The board in charge of the national licensing exam for doctors wants to make
the handling of patients part of the exam.
So far, the bedside manner test is being tried out as a pilot project at
three Philadelphia medical schools: the University of Pennsylvania, Temple
University and Thomas Jefferson University.
Other cities are likely to follow, beginning with Atlanta this fall.
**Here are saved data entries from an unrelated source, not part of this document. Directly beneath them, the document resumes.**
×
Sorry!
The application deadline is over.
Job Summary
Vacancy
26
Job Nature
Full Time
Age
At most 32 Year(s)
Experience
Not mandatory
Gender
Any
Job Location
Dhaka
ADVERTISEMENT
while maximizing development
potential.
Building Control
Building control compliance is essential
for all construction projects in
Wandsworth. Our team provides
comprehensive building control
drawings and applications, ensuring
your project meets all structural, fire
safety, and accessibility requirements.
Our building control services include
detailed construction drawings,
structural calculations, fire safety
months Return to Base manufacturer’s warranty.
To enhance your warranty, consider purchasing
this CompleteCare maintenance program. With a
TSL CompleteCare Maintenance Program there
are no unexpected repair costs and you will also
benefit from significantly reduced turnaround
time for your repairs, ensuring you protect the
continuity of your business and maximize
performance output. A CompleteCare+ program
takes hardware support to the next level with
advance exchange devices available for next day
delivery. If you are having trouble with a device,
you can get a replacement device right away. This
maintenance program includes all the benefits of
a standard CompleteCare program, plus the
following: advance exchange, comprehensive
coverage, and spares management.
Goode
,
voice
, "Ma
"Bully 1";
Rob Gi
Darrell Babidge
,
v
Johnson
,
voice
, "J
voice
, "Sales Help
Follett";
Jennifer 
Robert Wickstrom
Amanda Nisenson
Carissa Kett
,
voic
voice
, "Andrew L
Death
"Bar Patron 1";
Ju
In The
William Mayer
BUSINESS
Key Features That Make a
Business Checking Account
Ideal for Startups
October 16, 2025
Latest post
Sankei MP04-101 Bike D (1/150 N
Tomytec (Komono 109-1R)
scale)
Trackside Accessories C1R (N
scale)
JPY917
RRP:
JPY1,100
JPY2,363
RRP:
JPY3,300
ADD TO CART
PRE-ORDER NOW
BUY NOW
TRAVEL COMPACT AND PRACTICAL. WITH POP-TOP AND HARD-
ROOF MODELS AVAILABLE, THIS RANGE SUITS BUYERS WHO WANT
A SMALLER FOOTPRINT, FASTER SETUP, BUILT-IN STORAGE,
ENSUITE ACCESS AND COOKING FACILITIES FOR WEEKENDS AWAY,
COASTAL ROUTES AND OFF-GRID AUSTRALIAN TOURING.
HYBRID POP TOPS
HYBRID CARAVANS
If all goes well, the National Board of Medical Examiners, which administers
the licensing exam, hopes to make the clinical skills test a requirement for
a medical license starting in 2004.
"The cost of miscommunication that occurs in practice is far greater to the
physician and the public than if you do something proactively," said Dr.
Peter V. Scoles, senior vice president of the medical examiners board.
"This will give the country a common standard and will afford some added
protection to the public," he said.
However, the American Medical Association and other groups say the hefty
price tag for a national clinical skills test -- around $1,000 plus travel
expenses to the Philadelphia testing site -- is too heavy a burden. Medical
students are already cash-strapped, they say, often carrying an average of
$100,000 in debt by the time
they graduate.
The AMA is calling on the board to hold off making the test a requirement
unless its effectiveness is proven and published in a peer-reviewed medical
journal, and until the cost comes down.
"We've already seen a drop in applications to medical schools in the United
States and increasing costs in this way will, in fact, worsen that problem,"
said David Rosman, an AMA Trustee and a fourth-year medical student at the
University of Massachusetts.
Medical schools already have their own clinical skills tests but Scoles says
the new test would create a national standard. A clinical skills assessment
used to be required for a medical license. But it was dropped in 1964 amid
concerns about its reliability.
However, graduates of foreign medical schools who seek to practice in this
country are required to take the test.
"We're not objecting to the test itself but the financing issues are very
worrisome; there's no way to do this test on the cheap, unfortunately," said
Dr. Jordan Cohen, president of the Association of American Medical Colleges,
which also wants the test put on hold until funding alternatives can be
found.
The test takes about six hours to complete and consists of 10 to 12
15-minute encounters with so-called standardized patients -- some are
trained actors, others are not. Each is given an illness to act out,
explaining his or her symptoms to the doctor and knowing when to say "ouch"
during the examination.
It's up to the doctor to ask the right questions and properly analyze the
symptoms, then make a correct diagnosis. The actor/patients can be
recalcitrant or uncommunicative or overzealous -- sometimes all three.
Proctors behind two-way mirrors watch the exchange between doctor and
pretend-patient and video cameras record the interactions for grading and
training purposes.
The doctor is given seven minutes to report the findings, which are later
graded by senior physicians. The "patient" also assesses the visit.
Scoles says the new exam is a reliable guidepost to a medical student's
communication skills -- something a pen-and-paper test is unable to measure.
The Board of Medical Examiners expects that up to 2 percent of students will
fail the exam on repeated attempts, though there's no cut-off to the number
of times it can be retaken.
"According to some data, 85 percent of medical malpractice cases are based
on communication issues," Scoles said. "It is expensive to do, but evidence
points to the need for a test like this."